Батырбеку было невесело, но степь всегда успокаивающе действовала на него. Она всегда куда-то далеко звала его и говорила ему много такого, что в ауле не приходило и в голову. Вот теперь он смотрит на нее и забывает свои огорчения, а она рассказывает старые сказки, воскрешает в памяти дни детства и юности, дни вольных кочевок и лихих скачек во время праздников, а главное — бесконечные и волнистые степные ковыли, которых теперь так мало…

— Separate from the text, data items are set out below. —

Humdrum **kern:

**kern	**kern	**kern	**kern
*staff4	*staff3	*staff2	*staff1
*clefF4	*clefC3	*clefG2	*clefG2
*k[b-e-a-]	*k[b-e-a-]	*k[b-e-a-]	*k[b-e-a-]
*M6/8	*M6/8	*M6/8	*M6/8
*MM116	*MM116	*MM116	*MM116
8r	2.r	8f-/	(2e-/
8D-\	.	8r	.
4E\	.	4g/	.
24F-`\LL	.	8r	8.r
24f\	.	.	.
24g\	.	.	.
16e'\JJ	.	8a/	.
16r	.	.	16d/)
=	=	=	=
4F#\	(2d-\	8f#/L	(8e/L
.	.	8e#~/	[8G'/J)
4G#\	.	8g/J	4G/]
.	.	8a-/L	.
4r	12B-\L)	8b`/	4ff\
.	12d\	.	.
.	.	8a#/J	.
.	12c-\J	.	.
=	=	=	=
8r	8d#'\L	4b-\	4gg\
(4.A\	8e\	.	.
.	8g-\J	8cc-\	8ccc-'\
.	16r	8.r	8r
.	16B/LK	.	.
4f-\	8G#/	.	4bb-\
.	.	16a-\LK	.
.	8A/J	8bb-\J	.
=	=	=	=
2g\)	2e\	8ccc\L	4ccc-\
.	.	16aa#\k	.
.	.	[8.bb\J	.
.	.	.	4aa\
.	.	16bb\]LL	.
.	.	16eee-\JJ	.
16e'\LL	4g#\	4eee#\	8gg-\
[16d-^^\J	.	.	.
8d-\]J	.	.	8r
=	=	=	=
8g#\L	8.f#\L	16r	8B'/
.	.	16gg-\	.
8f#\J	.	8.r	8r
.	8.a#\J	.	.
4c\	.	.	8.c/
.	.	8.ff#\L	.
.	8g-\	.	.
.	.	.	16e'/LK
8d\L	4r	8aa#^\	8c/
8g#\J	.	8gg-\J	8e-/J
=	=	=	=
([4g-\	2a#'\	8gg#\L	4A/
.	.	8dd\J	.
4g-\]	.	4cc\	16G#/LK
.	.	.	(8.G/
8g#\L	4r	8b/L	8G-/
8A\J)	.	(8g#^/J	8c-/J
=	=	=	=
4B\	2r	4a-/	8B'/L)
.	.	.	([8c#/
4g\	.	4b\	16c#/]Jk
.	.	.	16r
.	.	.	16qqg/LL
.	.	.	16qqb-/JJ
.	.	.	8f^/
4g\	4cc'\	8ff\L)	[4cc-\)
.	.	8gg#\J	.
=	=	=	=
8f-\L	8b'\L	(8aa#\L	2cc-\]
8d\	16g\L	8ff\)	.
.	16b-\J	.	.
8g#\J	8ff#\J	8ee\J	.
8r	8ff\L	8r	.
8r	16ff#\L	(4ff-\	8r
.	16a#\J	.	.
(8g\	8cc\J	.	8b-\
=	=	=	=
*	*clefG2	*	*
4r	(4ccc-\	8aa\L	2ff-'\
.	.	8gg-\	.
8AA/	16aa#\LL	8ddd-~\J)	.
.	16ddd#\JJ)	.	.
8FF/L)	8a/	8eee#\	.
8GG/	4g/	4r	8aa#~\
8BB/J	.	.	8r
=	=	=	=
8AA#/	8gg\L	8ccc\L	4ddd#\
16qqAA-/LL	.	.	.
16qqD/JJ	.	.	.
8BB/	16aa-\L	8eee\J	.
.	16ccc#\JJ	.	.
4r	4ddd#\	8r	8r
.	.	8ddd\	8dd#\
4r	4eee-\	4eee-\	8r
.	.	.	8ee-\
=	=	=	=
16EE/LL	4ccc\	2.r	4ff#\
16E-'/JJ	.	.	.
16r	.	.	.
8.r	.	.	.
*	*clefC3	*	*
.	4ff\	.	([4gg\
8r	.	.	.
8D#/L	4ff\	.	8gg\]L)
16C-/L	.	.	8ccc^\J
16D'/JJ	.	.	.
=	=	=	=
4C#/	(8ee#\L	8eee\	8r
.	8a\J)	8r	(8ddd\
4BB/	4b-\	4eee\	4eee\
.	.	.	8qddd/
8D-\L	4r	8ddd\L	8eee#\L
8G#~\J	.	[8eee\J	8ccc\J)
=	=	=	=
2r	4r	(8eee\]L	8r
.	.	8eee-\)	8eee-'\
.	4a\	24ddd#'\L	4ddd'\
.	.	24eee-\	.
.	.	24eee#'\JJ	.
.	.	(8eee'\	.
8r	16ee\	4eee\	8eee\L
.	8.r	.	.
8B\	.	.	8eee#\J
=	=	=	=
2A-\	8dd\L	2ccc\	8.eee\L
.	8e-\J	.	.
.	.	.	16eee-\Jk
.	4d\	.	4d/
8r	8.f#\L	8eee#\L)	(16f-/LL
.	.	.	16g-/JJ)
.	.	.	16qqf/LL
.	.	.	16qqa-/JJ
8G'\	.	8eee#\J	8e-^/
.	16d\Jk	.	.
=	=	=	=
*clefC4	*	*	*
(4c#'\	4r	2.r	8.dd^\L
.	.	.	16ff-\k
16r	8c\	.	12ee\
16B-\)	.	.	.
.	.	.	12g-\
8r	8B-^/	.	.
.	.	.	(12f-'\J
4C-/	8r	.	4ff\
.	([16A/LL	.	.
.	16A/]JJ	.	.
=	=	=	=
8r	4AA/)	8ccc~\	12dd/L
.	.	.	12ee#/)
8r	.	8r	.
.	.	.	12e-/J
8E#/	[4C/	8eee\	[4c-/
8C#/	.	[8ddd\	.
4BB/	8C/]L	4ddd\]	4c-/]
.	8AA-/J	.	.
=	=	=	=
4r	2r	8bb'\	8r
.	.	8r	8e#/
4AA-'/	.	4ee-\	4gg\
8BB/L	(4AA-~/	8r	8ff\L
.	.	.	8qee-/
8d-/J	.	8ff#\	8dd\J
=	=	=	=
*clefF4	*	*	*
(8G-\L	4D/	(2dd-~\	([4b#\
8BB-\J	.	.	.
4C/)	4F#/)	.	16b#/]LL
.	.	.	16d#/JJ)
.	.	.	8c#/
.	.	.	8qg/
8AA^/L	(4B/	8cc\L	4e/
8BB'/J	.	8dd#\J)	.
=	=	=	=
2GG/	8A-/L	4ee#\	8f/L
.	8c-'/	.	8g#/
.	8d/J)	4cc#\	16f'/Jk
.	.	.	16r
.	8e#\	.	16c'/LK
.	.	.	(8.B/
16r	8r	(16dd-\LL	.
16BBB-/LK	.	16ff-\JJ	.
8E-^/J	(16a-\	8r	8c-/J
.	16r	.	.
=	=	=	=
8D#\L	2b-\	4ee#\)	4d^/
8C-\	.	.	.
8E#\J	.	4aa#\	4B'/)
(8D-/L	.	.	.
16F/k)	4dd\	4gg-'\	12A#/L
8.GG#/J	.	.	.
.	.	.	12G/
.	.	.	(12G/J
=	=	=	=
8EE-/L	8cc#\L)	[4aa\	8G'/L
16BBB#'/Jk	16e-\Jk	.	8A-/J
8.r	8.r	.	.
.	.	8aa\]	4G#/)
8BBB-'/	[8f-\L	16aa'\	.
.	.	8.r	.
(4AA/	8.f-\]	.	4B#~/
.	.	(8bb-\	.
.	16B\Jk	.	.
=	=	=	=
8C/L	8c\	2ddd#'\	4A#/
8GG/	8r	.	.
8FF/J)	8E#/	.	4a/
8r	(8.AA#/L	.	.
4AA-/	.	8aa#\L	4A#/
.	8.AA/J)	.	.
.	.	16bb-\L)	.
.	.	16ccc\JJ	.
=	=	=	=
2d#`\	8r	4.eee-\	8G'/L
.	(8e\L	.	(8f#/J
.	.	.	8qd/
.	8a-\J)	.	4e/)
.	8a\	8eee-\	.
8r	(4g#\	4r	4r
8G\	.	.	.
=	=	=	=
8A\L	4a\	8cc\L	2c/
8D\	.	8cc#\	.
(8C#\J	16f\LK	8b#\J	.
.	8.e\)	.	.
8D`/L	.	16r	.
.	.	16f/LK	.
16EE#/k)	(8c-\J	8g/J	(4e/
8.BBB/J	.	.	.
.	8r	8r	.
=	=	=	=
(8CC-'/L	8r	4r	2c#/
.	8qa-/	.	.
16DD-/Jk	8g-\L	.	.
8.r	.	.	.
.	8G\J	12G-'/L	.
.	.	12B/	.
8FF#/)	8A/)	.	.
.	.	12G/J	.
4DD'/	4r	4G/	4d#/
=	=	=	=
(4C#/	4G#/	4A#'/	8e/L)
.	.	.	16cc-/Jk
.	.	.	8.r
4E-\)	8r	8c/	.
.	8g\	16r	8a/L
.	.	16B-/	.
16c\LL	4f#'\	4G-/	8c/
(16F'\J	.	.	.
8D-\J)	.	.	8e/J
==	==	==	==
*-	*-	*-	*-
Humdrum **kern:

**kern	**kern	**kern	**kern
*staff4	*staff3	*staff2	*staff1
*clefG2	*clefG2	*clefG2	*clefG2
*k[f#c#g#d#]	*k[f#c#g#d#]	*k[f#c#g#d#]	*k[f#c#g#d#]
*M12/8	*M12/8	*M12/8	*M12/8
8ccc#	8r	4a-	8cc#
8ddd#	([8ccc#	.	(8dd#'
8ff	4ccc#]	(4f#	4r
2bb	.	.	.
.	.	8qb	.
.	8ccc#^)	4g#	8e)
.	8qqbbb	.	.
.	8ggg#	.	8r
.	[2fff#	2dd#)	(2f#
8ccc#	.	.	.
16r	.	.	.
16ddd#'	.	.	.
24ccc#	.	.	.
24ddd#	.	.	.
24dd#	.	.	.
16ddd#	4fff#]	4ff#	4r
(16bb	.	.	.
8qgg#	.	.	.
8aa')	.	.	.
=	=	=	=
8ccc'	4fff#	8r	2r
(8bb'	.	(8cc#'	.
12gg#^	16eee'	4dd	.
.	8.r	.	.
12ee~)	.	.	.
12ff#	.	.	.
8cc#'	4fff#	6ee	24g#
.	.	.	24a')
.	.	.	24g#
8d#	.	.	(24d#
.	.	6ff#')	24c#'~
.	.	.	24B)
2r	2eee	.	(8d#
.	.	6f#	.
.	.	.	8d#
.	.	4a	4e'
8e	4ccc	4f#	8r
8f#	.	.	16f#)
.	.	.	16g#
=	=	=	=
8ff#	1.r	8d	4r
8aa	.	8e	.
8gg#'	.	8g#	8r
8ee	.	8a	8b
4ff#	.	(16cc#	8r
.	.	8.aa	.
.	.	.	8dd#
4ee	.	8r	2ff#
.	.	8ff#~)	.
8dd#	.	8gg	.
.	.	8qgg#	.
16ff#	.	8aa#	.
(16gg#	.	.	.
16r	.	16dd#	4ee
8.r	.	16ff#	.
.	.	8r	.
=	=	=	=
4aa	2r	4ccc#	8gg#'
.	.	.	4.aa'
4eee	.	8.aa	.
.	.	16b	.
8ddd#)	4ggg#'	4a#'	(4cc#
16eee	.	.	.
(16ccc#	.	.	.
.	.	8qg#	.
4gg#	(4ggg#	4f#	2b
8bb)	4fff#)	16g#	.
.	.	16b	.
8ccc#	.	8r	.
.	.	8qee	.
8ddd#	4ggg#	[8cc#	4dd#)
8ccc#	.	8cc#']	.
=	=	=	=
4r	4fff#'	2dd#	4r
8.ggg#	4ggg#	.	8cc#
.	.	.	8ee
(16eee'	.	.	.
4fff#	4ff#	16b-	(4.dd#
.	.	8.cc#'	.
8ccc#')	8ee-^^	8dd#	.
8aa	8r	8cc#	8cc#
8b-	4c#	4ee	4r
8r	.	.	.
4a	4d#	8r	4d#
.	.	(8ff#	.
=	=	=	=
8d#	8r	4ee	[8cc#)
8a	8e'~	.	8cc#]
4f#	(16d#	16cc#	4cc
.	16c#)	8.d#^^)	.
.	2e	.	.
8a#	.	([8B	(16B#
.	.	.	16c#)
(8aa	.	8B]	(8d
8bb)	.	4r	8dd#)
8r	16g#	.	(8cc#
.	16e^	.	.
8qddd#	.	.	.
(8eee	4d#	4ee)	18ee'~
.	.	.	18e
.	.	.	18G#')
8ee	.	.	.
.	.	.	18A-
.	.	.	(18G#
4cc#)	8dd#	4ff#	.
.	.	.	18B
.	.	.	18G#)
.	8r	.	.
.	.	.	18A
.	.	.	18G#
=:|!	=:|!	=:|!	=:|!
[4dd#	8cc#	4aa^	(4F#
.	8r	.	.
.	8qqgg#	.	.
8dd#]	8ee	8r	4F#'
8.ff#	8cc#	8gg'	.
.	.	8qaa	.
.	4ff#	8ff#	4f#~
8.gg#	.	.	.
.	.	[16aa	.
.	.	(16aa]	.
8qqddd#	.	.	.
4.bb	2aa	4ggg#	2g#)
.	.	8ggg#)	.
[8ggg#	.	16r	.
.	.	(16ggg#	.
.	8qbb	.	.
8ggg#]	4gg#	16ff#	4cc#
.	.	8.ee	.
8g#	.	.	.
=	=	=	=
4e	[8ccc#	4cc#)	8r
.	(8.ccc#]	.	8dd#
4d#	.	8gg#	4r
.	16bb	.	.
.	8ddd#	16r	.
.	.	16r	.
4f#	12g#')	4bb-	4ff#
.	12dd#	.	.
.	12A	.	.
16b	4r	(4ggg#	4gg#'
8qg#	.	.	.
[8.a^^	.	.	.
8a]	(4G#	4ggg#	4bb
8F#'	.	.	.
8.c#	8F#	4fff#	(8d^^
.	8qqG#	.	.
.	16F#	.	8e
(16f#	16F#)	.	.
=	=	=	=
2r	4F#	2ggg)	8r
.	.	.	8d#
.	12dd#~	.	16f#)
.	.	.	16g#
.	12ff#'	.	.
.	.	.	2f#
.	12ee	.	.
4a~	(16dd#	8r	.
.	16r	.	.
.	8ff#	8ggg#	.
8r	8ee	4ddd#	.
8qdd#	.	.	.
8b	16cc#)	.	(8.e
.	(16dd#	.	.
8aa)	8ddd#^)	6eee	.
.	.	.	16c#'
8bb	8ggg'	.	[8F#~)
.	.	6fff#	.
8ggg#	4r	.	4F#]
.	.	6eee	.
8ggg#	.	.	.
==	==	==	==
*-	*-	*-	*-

Серебристые и мягкие, они, как тысячи грив буланых коней, развевались тогда по холмам и равнинам, и лошадь неслась в них по брюхо, как в легкой струе молочной реки… Не оставалось следа после резвого конского бега, не слышно было топота копыт, как будто по перине скакал бегунец. И то припадал к гриве юный Батырбек, кося глаза в сторону несущейся обратно степи, то откидывался назад, любуясь голубым небом, то сваливался на сторону, повиснув на стремени и схватывая горсти ковылей, пушистых, как девичьи косы. А навстречу ветер, мягкий и прохладный, пел в ушах, врывался в полуоткрытый камзол и ласково щекотал смуглое тело за пазухой.
И Батырбек опять потихоньку, протяжно запел, качаясь в седле в такт неторопливо бегущей лошади.
IV
Приехали эти люди ранней весной и сразу же стали пахать цельную действенную степь, живя под телегами и под открытым небом. Потом косили и ставили огромные стога сена, а когда пришла страда и появилась на гумнах солома, они намешали ее с глиной и выложили низкие, подслеповатые избушки.
А теперь уже выросла целая деревня, в которой было несколько деревянных изб с тесовыми крышами. За последнее же время вырос из соломенных кирпичей огромный дом, покрытый зеленой железной крышей, в нем завелась молоканка и торговля разными товарами, покупать которые приезжали даже и киргизы.